MATERIAL FOR THIS EXERCISE:
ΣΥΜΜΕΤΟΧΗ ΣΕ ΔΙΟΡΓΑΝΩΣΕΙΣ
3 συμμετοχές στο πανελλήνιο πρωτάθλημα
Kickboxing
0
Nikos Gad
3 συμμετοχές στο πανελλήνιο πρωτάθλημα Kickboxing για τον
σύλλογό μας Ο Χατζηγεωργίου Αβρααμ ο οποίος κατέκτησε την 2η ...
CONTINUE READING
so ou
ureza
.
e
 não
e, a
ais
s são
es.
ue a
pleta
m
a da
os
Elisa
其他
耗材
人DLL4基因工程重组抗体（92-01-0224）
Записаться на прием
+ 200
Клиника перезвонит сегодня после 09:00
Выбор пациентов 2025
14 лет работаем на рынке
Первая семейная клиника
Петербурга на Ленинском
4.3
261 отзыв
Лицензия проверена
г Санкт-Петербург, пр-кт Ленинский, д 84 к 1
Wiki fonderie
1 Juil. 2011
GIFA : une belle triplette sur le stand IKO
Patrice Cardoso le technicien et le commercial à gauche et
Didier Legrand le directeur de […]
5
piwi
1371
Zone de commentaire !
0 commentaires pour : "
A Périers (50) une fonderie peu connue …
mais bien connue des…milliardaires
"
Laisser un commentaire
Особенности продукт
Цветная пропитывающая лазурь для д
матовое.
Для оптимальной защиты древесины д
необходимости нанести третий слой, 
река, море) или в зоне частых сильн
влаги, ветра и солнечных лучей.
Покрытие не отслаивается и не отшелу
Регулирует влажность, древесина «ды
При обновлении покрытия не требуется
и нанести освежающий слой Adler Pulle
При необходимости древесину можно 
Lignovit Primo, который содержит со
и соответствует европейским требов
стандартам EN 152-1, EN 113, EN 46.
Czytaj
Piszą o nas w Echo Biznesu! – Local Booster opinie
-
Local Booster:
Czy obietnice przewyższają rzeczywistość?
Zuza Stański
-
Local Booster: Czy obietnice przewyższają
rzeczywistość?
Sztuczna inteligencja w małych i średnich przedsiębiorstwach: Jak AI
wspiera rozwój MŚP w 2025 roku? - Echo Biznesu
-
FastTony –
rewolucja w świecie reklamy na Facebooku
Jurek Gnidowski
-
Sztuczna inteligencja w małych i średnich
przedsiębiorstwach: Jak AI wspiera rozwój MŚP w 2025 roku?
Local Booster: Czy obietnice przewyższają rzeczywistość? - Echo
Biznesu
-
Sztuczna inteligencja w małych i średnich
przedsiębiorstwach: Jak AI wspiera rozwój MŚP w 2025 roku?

AIM OF THE EXERCISE: A faithful, word-for-word copy of the data is the expected answer.

ANSWER FOR THIS EXERCISE:
ΣΥΜΜΕΤΟΧΗ ΣΕ ΔΙΟΡΓΑΝΩΣΕΙΣ
3 συμμετοχές στο πανελλήνιο πρωτάθλημα
Kickboxing
0
Nikos Gad
3 συμμετοχές στο πανελλήνιο πρωτάθλημα Kickboxing για τον
σύλλογό μας Ο Χατζηγεωργίου Αβρααμ ο οποίος κατέκτησε την 2η ...
CONTINUE READING
so ou
ureza
.
e
 não
e, a
ais
s são
es.
ue a
pleta
m
a da
os
Elisa
其他
耗材
人DLL4基因工程重组抗体（92-01-0224）
Записаться на прием
+ 200
Клиника перезвонит сегодня после 09:00
Выбор пациентов 2025
14 лет работаем на рынке
Первая семейная клиника
Петербурга на Ленинском
4.3
261 отзыв
Лицензия проверена
г Санкт-Петербург, пр-кт Ленинский, д 84 к 1
Wiki fonderie
1 Juil. 2011
GIFA : une belle triplette sur le stand IKO
Patrice Cardoso le technicien et le commercial à gauche et
Didier Legrand le directeur de […]
5
piwi
1371
Zone de commentaire !
0 commentaires pour : "
A Périers (50) une fonderie peu connue …
mais bien connue des…milliardaires
"
Laisser un commentaire
Особенности продукт
Цветная пропитывающая лазурь для д
матовое.
Для оптимальной защиты древесины д
необходимости нанести третий слой, 
река, море) или в зоне частых сильн
влаги, ветра и солнечных лучей.
Покрытие не отслаивается и не отшелу
Регулирует влажность, древесина «ды
При обновлении покрытия не требуется
и нанести освежающий слой Adler Pulle
При необходимости древесину можно 
Lignovit Primo, который содержит со
и соответствует европейским требов
стандартам EN 152-1, EN 113, EN 46.
Czytaj
Piszą o nas w Echo Biznesu! – Local Booster opinie
-
Local Booster:
Czy obietnice przewyższają rzeczywistość?
Zuza Stański
-
Local Booster: Czy obietnice przewyższają
rzeczywistość?
Sztuczna inteligencja w małych i średnich przedsiębiorstwach: Jak AI
wspiera rozwój MŚP w 2025 roku? - Echo Biznesu
-
FastTony –
rewolucja w świecie reklamy na Facebooku
Jurek Gnidowski
-
Sztuczna inteligencja w małych i średnich
przedsiębiorstwach: Jak AI wspiera rozwój MŚP w 2025 roku?
Local Booster: Czy obietnice przewyższają rzeczywistość? - Echo
Biznesu
-
Sztuczna inteligencja w małych i średnich
przedsiębiorstwach: Jak AI wspiera rozwój MŚP w 2025 roku?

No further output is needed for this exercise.